Nous avons toujours cru au changement et nous nous sommes toujours battus pour cela, nous n’avons jamais cru qu’il n’y avait que ces deux terribles voies, nous nous sommes battus pour une troisième voie, celle de la liberté. Et c’est pourquoi presque tous les hommes de ma famille sont morts ou disparus, les plus chanceux sont à l’étranger comme nous, l’âme brisée. Les femmes de ma famille sont fatiguées, malades, certaines sont mortes de chagrin d’amour, quelle mère a un cœur assez fort pour supporter les scènes où ses enfants sont torturés et tués. Le prix de la liberté.

Lorsque je suis arrivée en Turquie, il m’a fallu quelques années pour me remettre sur pied, nous avions tout perdu. Mon mari, lui, n’a pas sombré, il a continué et a soutenu toutes les personnes qui croyaient encore en un avenir meilleur. Nous avions perdu des frères, des amis, nous avions perdu notre terre et la guerre n’était pas terminée. Elle a continué à tout détruire, et elle continue. Un monstre assoiffé d’espoir, c’est ainsi que je le décris à mes enfants. Cette merde mange l’espoir.

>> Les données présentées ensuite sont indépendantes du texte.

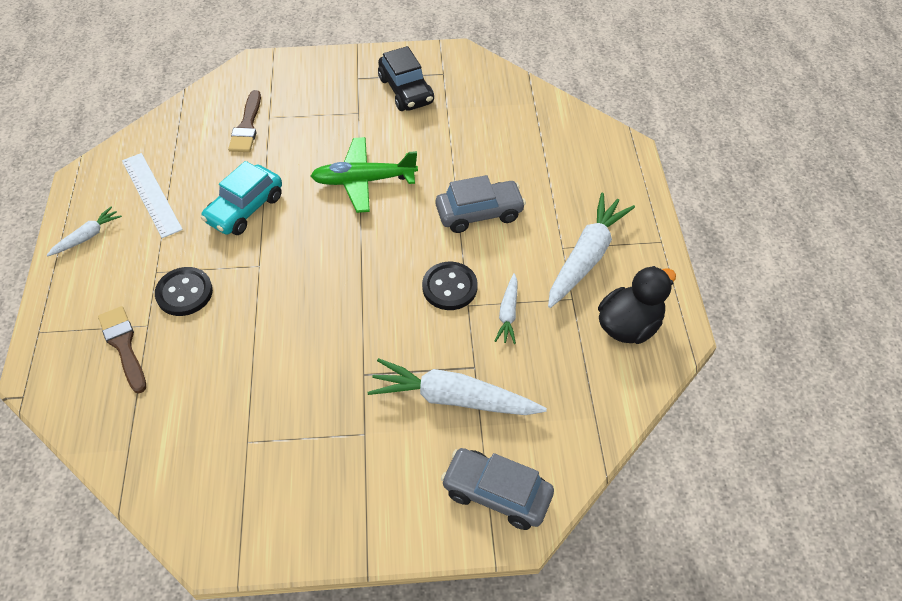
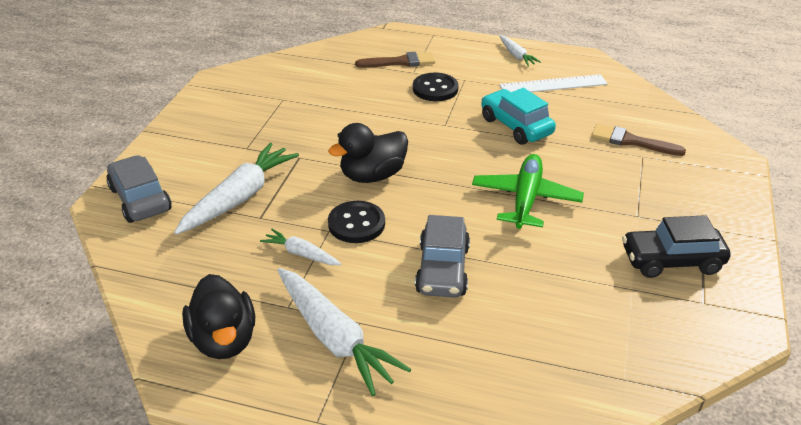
camera: 110 degrees right, 15 degrees down
(372, 299) = (372, 175): none -> black duck
(496, 493) = (140, 199): grey car -> grey car turned 75 degrees counterclockwise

Après quelques années, j’ai réussi à reprendre pied pour mes enfants. J’ai commencé à reprendre les documents de la maison et à contacter des proches pour savoir comment sauvegarder le peu qu’il nous restait. Dieu merci, cette région n’avait pas été bombardée. Chaque jour, j’ai prié pour nous, pour notre peuple et pour que la seule chose qui reste en Syrie ne soit pas détruite. « S’il vous plaît, laissez-moi au moins la maison, je jure que je reviendrai avec tout mon courage et que nous recommencerons ». Notre maison n’a jamais été bombardée, mais elle est devenue une base pour plusieurs parachutistes de l’armée, le plateau de marbre est criblé de balles, les portes servent à réchauffer les nuits glaciales. Aujourd’hui, un homme vit dans cette maison avec sa famille, un homme important, célèbre pour avoir collaboré avec l’armée dans divers massacres. Nous avons essayé par tous les moyens de reprendre la maison, mais cette maison est aujourd’hui occupée par ceux qui ont choisi de tuer leurs frères et ceux qui ont mangé l’espoir de nous tous.

Je suis fatiguée, je pleure parfois, ici je n’ai ni amis ni sœurs. Mais je n’abandonne pas, un jour, si Dieu le veut, nous rentrerons chez nous. J’emmènerai aussi avec moi ma petite et dernière fille, que j’ai appelée Amal, ce qui signifie espoir.